There are areas where we have yet to reach agreement, particularly around the major issue of missing pensions data:

  • What happens where an individual has submitted cheques (typically as a locum) along with the relevant paperwork and these have not been cashed?
  • What happens where historical pensions contributions have been made but not credited to a member’s pension?
  • Where a member has overpaid pensions contributions, what is a reasonable timeframe within which they can expect repayment, and what interest should be charged on such overpayments and from what point? Regulation T8 of the NHS pension regulations means the pension scheme is obliged to pay interest where there’s a delay in receiving benefits, but this doesn’t cover overpayments.
  • How can the process around members needing statements for divorce purposes be improved?
  • How can the current burden of submitting and resubmitting forms be minimised for employers and employing organisations? We are testing whether something works here which I’ll come back to you on in due course.
  • On annualisation, how can the absurdity of the current situation be addressed? The problem here is that members in the 2015 pension scheme who take breaks within a tax year, e.g. due to maternity leave or illness, may end up paying pension contributions as if they had earned every month of the year, even though they didn’t. Further meetings involving those who understand the issues better than I do are needed here.

Summary

As above, missing data is the largest issue. We know from the SARs campaign that there is data missing in some cases from decades ago, and while NHSE are required by law to have the forms to process pensions contributions, it cannot be fair to put the burden of making good historical and recent errors onto members or employing organisations.

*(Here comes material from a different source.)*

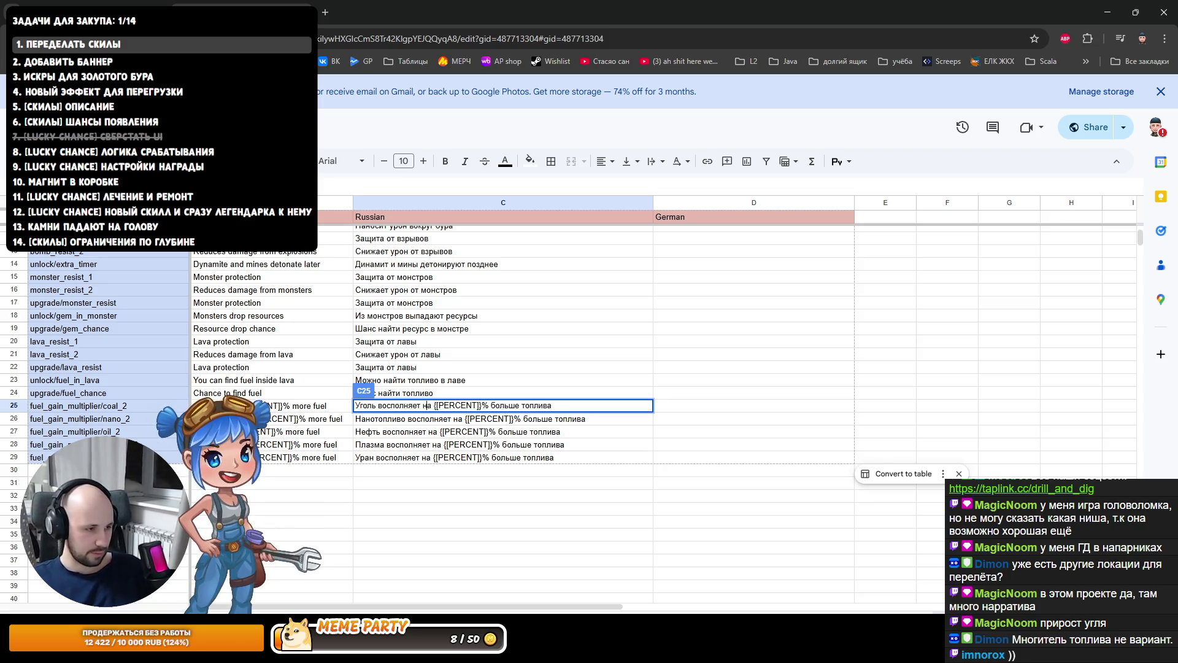
{"action": "left_click_drag", "start_coordinate": [434, 405], "coordinate": [491, 405]}
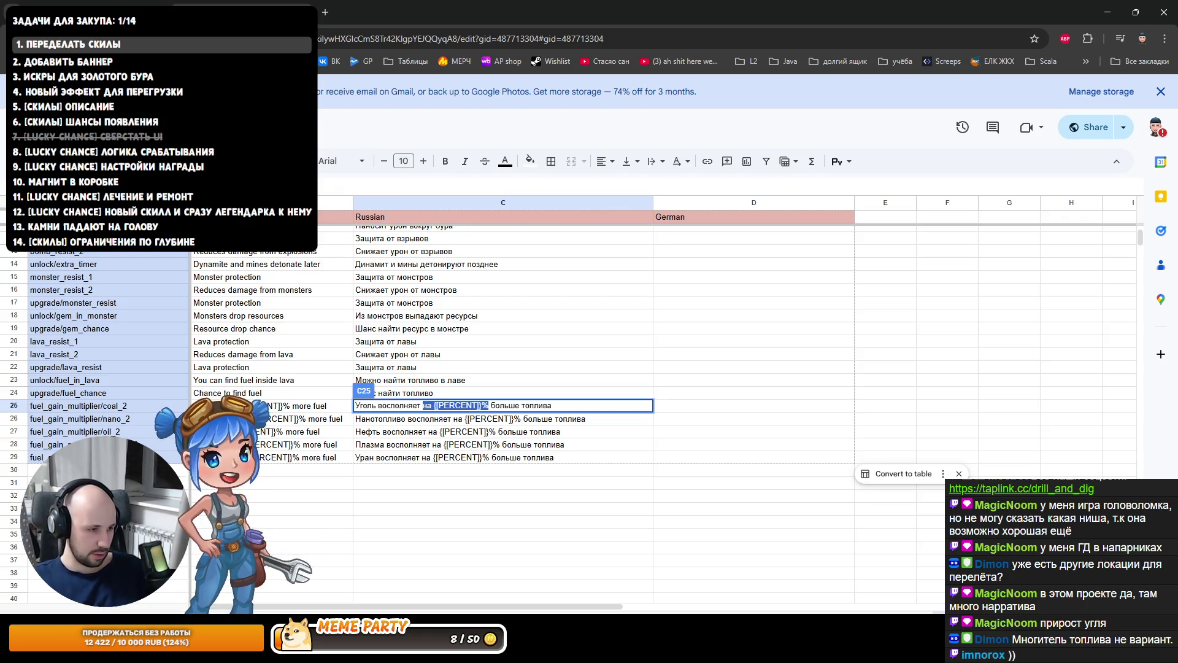
{"action": "left_click_drag", "start_coordinate": [434, 405], "coordinate": [477, 406]}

There is particular work needed to reduce the disproportionate impact on locum doctors relative to other GPs. Everyone but locums can currently submit pensions contributions and forms for the past decade, locums can for the last ten weeks; everyone else can submit one form per year for each employment, locums do an average of 55.

What I would advise everyone to do from now is to keep proof of submission of pensions forms and contributions; the biggest problems will arise if member contributions were paid 20 years ago but records of those have been lost by Capita and its predecessors, and not kept by the member.

Overall, however, I was much more encouraged by the meeting than I expected to be. I got the impression that there is a genuine sense of frustration within NHSE at the human impact of PCSE’s handling of pensions, and an accompanying willingness to work to fix it.

Thanks are due to Krishan Aggarwal of the BMA’s general practitioner’s committee and Richard Fieldhouse of NASGP for their time and advice prior to the meeting, to Nikki Kanani at NHSE for arranging the meeting, to the 400+ of you who’ve submitted SARs and got us to this point, particularly to those of you who’ve gone into your data in detail and told me where it’s wrong, and those who’ve agreed to let me raise their cases with NHSE on their behalf.